3 Haziran 2019 Pazartesi

CEMAZ-ÜL EVVELİNİ İYİ BİLDİĞİMİZ BİR TEORİ (II) (Serbest Ticaret Yalanı)


CEMAZ-ÜL EVVELİNİ İYİ BİLDİĞİMİZ BİR TEORİ (II)
(Serbest Ticaret Yalanı)
Mustafa Durmuş

3 Haziran 2019

Ricardo, dünya ekonomisinin her ülkenin karşılaştırmalı üstünlük avantajına sahip olduğu malların üretiminde uzmanlaşmasıyla en etkin ve en adil biçimde işleyebileceğini ileri süren bir teori ortaya atmıştı.
Bu teoriye göre, her ulus, mutlak değil, karşılaştırmalı üstünlüğe, dolayısıyla da rekabet gücüne sahip bulunduğu malları ürettiği serbest bir ticaret dünyasında refahını (adaletli bir biçimde) maksimize edebilecektir.
Yani Ricardocu ticaret modeline göre, ülkeler karşılaştırmalı üstünlüğe sahip oldukları belli mal ve hizmetlere göre dış ticaret yapmalıdır.
Ülkeye karşılaştırmalı üstünlük avantajını sağlayan şey ise bu ülkenin sahip olduğu teknolojik donanımdır.

Heckscher-Ohlin Modeli: Faktör donanımı belirleyici
Bu modelin çağdaş versiyonu ise E. Heckscher – B. Ohlin Ticaret Modeli olarak biliniyor.
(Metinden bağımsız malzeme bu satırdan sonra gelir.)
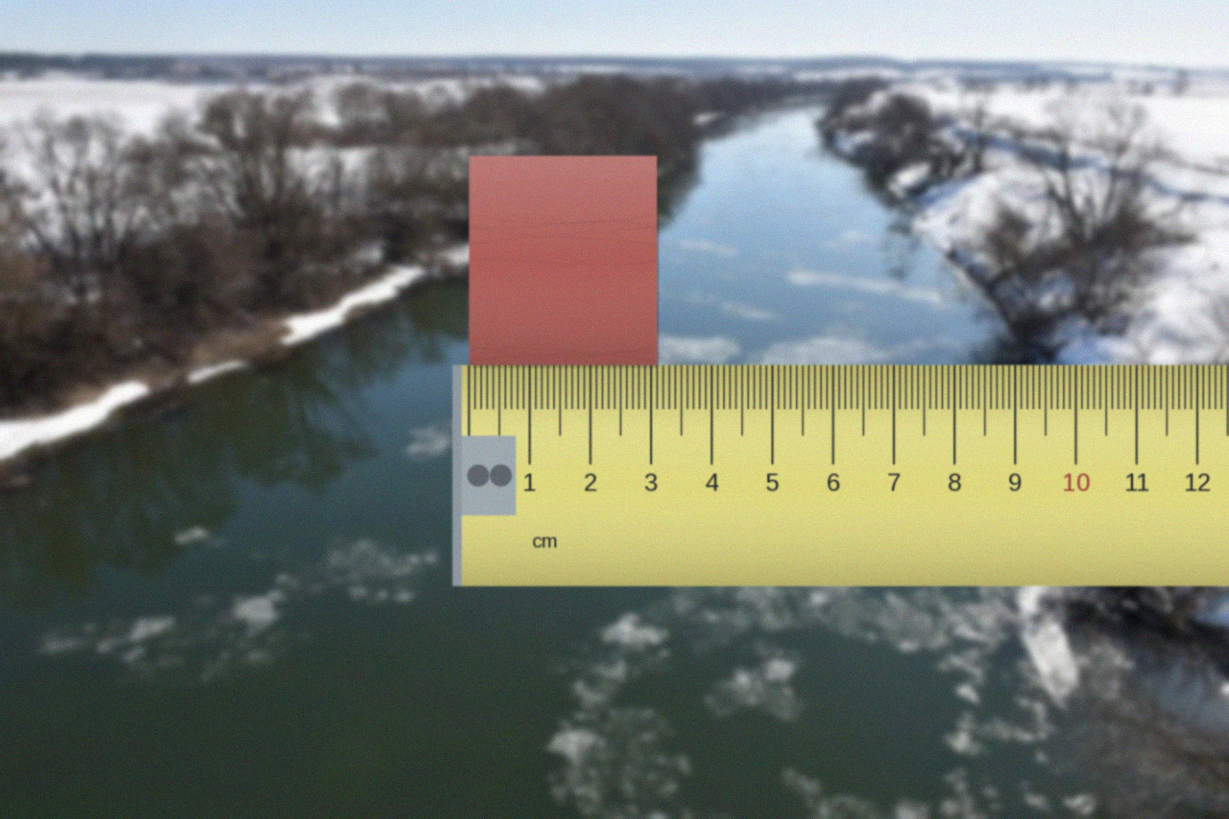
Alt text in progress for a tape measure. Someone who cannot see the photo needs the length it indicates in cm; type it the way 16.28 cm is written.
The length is 3.1 cm
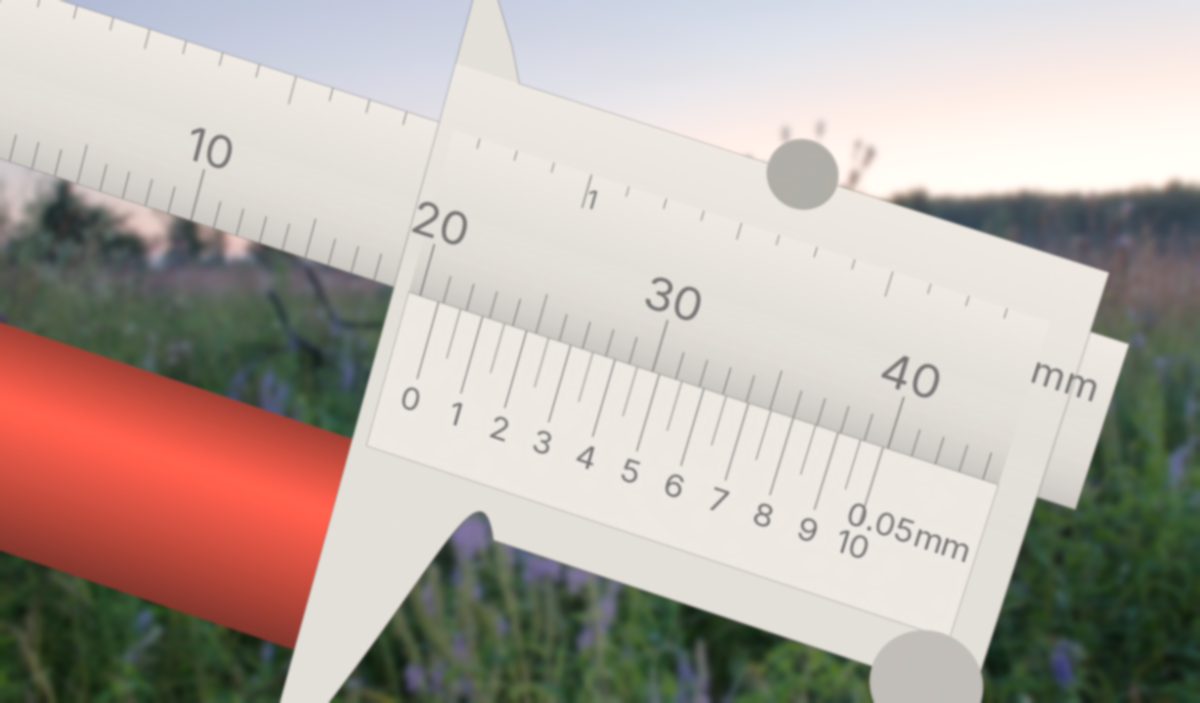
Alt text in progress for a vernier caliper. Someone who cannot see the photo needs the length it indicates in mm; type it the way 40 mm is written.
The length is 20.8 mm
Bu teori karşılaştırmalı üstünlük avantajının teknoloji düzeyindeki farklılıklardan ziyade, ülkelerin sahip oldukları üretim faktörü donanımları farklılıklarından kaynaklandığını ileri sürer (1).
Teori 1980’li yıllarda, Dünya Bankası Başkanlığı da yapmış olan Prof. Bela Balassa tarafından ithal ikameci stratejiye bir alternatif olarak, ihracata yönelik sanayileşme stratejisinin önemli bir dayanağı olarak da gündeme getirildi.
Balassa’ya göre, gelişme çabası içinde olan bir ülke, uluslararası ticarette geçerli olduğu varsayılan karşılaştırmalı üstünlüklere göre sahip bulunduğu bol üretim faktörünü yoğun olarak kullanarak dünya pazarlarına yönelik olarak üretimde bulunmalı, sanayilerini buna göre belirlemelidir. Bu avantajlı öncü ihracat sanayilerinin kurulması ve gelişimiyle ülke kalkınmasını ve sanayileşmesini sağlayabilir (2).
Kuşkusuz teoriye göre, azgelişmiş ülkeler için bu sanayiler emek-yoğun sanayilerdir. Çünkü bu ülkelerin karşılaştırmalı üstünlükleri (tarım, turizm ve tekstil, hazır giyim sanayileri gibi) bu sanayilerdedir.
Yani dünya çapında etkin-verimli bir üretim için (uluslararası işbölümüne uygun olarak); emek fazlası olan ülkeler emek-yoğun sektörlerdeki üretim ve burada ürettikleri malları; buna karşılık sermaye fazlası olan ülkeler ise sermaye yoğun sektörlerde üretime ve bu şekilde ürettikleri sermaye malları ihraç etmeye odaklanmalıdır. Uluslararası düzeyde meta değişimi bu temelde yapılmalıdır.
Böylece gemilerini “dalgalı bir denizde yüzdürmek zorunda kalan” azgelişmiş ülkelerin gemileri ya batacak ya da en büyük karşılaştırmalı üstünlük avantajına sahip oldukları sektörlerde gemilerini yüzdürmeyi başaracaklar ve ihtiyaç duydukları dövizi de güvenli olarak sağlayabileceklerdir (3).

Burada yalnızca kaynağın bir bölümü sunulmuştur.